Emaús no es solo un retiro, es una experiencia. Durante un fin de semana, hombres y mujeres comparten testimonios reales, momentos de oración y espacios de reflexión que tocan el corazón. Quienes han participado hablan de reconciliación, de esperanza renovada y de una fe que deja de ser teoría para convertirse en vivencia. Es, en definitiva, un encuentro que transforma.
Fruto de esa vivencia y del deseo de continuar caminando en comunidad, el pasado 2 de febrero, en la Iglesia Mayor de Baza, dio comienzo un grupo de adoración nacido al calor de Emaús.
En un ambiente de recogimiento, oración y alabanza, las participantes que caminaron un día en los retiros de Emaus mujeres, se reúnen para adorar y agradecer, para poner ante el Señor sus alegrías y preocupaciones, y para sostenerse mutuamente en la fe.
La iniciativa surge como respuesta a la necesidad de prolongar lo vivido en el retiro, a mantener encendida la llama y con la confianza de que este grupo que comienza es una nueva historia que Dios escribe.
Dar gratis lo que hemos recibido gratis.

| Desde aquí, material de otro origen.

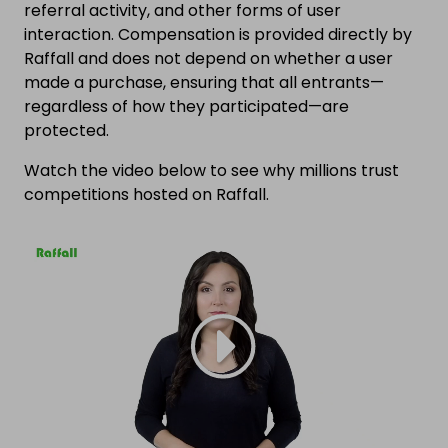
referral activity, and other forms of user
interaction. Compensation is provided directly by
Raffall and does not depend on whether a user
made a purchase, ensuring that all entrants—
regardless of how they participated—are
protected.
Watch the video below to see why millions trust
competitions hosted on Raffall.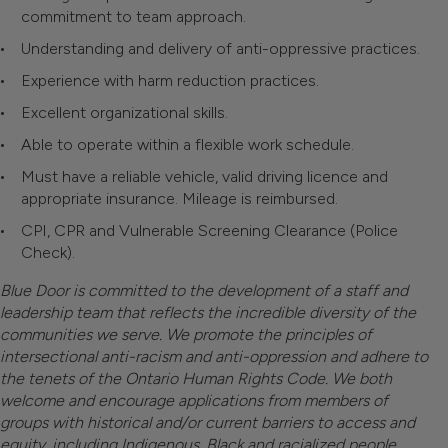
commitment to team approach.
Understanding and delivery of anti-oppressive practices.
Experience with harm reduction practices.
Excellent organizational skills.
Able to operate within a flexible work schedule.
Must have a reliable vehicle, valid driving licence and
appropriate insurance. Mileage is reimbursed.
CPI, CPR and Vulnerable Screening Clearance (Police
Check).
Blue Door is committed to the development of a staff and
leadership team that reflects the incredible diversity of the
communities we serve. We promote the principles of
intersectional anti-racism and anti-oppression and adhere to
the tenets of the Ontario Human Rights Code. We both
welcome and encourage applications from members of
groups with historical and/or current barriers to access and
equity, including Indigenous, Black and racialized people,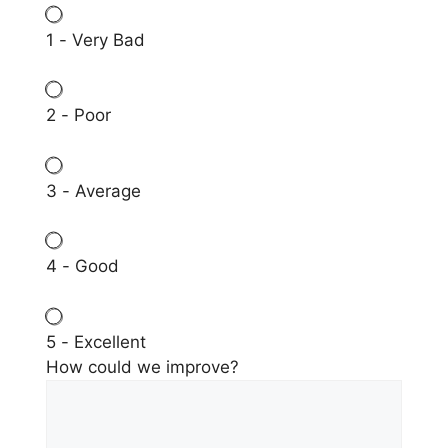
1 - Very Bad
2 - Poor
3 - Average
4 - Good
5 - Excellent
How could we improve?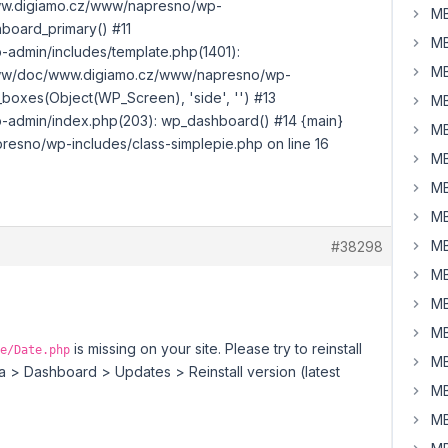
www.digiamo.cz/www/napresno/wp-
MB
board_primary() #11
MB
dmin/includes/template.php(1401):
MB
www/doc/www.digiamo.cz/www/napresno/wp-
boxes(Object(WP_Screen), 'side', '') #13
MB
dmin/index.php(203): wp_dashboard() #14 {main}
MB
sno/wp-includes/class-simplepie.php on line 16
MB
MB
MB
MB
#38298
MB
MB
MB
is missing on your site. Please try to reinstall
e/Date.php
MB
 > Dashboard > Updates > Reinstall version (latest
MB
MB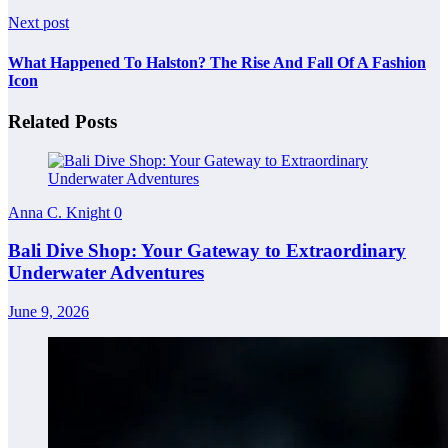
Next post
What Happened To Halston? The Rise And Fall Of A Fashion
Icon
Related Posts
Anna C. Knight
0
Bali Dive Shop: Your Gateway to Extraordinary
Underwater Adventures
June 9, 2026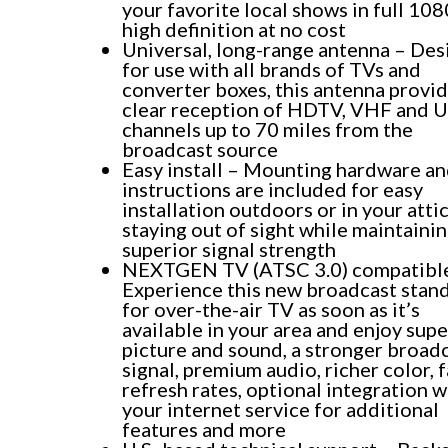
your favorite local shows in full 10
high definition at no cost
Universal, long-range antenna – De
for use with all brands of TVs and
converter boxes, this antenna provi
clear reception of HDTV, VHF and 
channels up to 70 miles from the
broadcast source
Easy install – Mounting hardware a
instructions are included for easy
installation outdoors or in your attic
staying out of sight while maintaini
superior signal strength
NEXTGEN TV (ATSC 3.0) compatibl
Experience this new broadcast stan
for over-the-air TV as soon as it’s
available in your area and enjoy supe
picture and sound, a stronger broad
signal, premium audio, richer color, 
refresh rates, optional integration w
your internet service for additional
features and more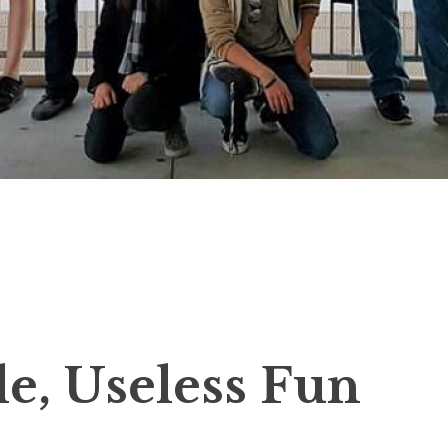
tle, Useless Fun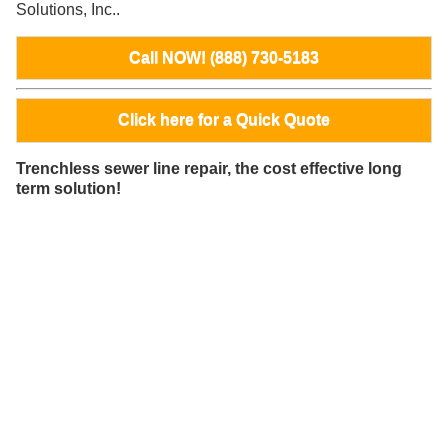
Solutions, Inc..
Call NOW! (888) 730-5183
Click here for a Quick Quote
Trenchless sewer line repair, the cost effective long
term solution!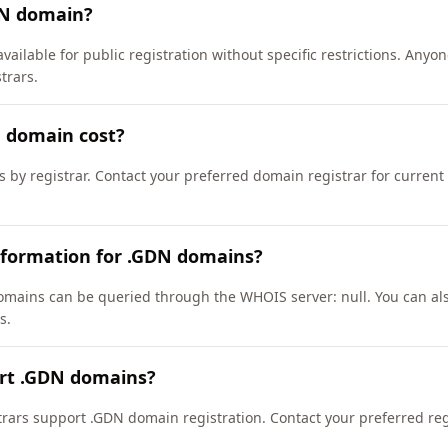
DN domain?
vailable for public registration without specific restrictions. Any
trars.
 domain cost?
s by registrar. Contact your preferred domain registrar for current
nformation for .GDN domains?
mains can be queried through the WHOIS server: null. You can also
s.
ort .GDN domains?
ars support .GDN domain registration. Contact your preferred regis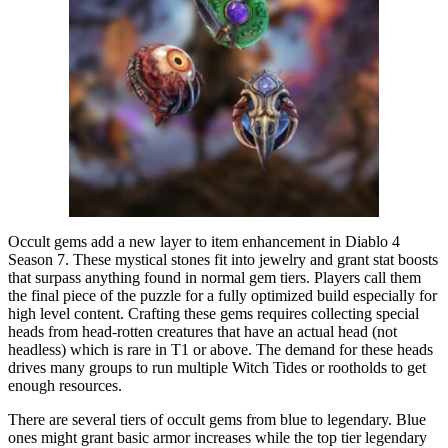
Occult gems add a new layer to item enhancement in Diablo 4
Season 7. These mystical stones fit into jewelry and grant stat boosts
that surpass anything found in normal gem tiers. Players call them
the final piece of the puzzle for a fully optimized build especially for
high level content. Crafting these gems requires collecting special
heads from head-rotten creatures that have an actual head (not
headless) which is rare in T1 or above. The demand for these heads
drives many groups to run multiple Witch Tides or rootholds to get
enough resources.
There are several tiers of occult gems from blue to legendary. Blue
ones might grant basic armor increases while the top tier legendary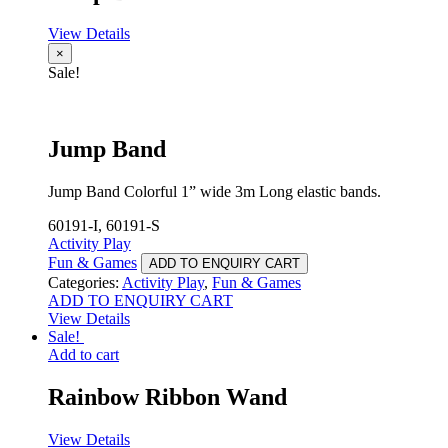
View Details
×
Sale!
Jump Band
Jump Band Colorful 1” wide 3m Long elastic bands.
60191-I, 60191-S
Activity Play
Fun & Games
ADD TO ENQUIRY CART
Categories:
Activity Play
,
Fun & Games
ADD TO ENQUIRY CART
View Details
Sale!
Add to cart
Rainbow Ribbon Wand
View Details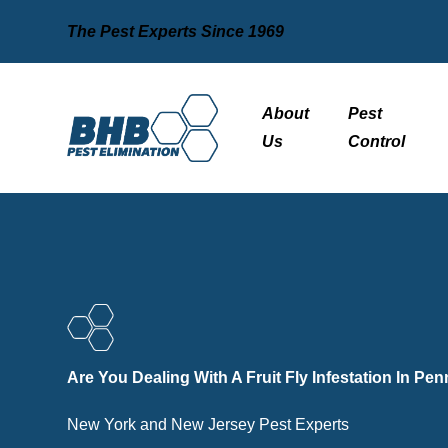
The Pest Experts Since 1969
About
Pest
Us
Control
Are You Dealing With A Fruit Fly Infestation In Pe
New York and New Jersey Pest Experts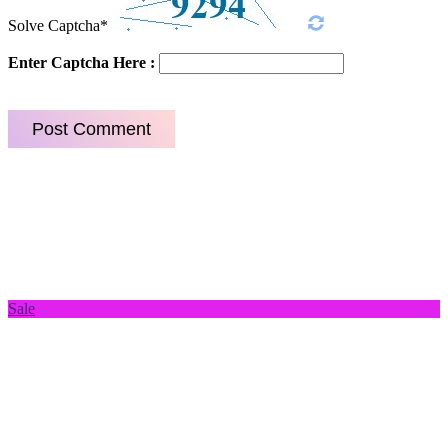
Solve Captcha*
Enter Captcha Here :
Sale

Sembrar ese granito de mostaza para que, apoyados en la oración, el Espíritu Santo guíe los pasos para que nuestra comunidad crezca.
Porque, como en el camino hacia Emaús, es en comunidad donde el corazón vuelve a arder.
Agradecemos a la diócesis de Guadix y a nuestro sacerdote y guía Manuel Millán por acompañar, bendecir y acoger este latido que el Espíritu Santo hace nacer en Baza . Gracias por permitir abrir esta puerta a la adoración, al encuentro y a la esperanza.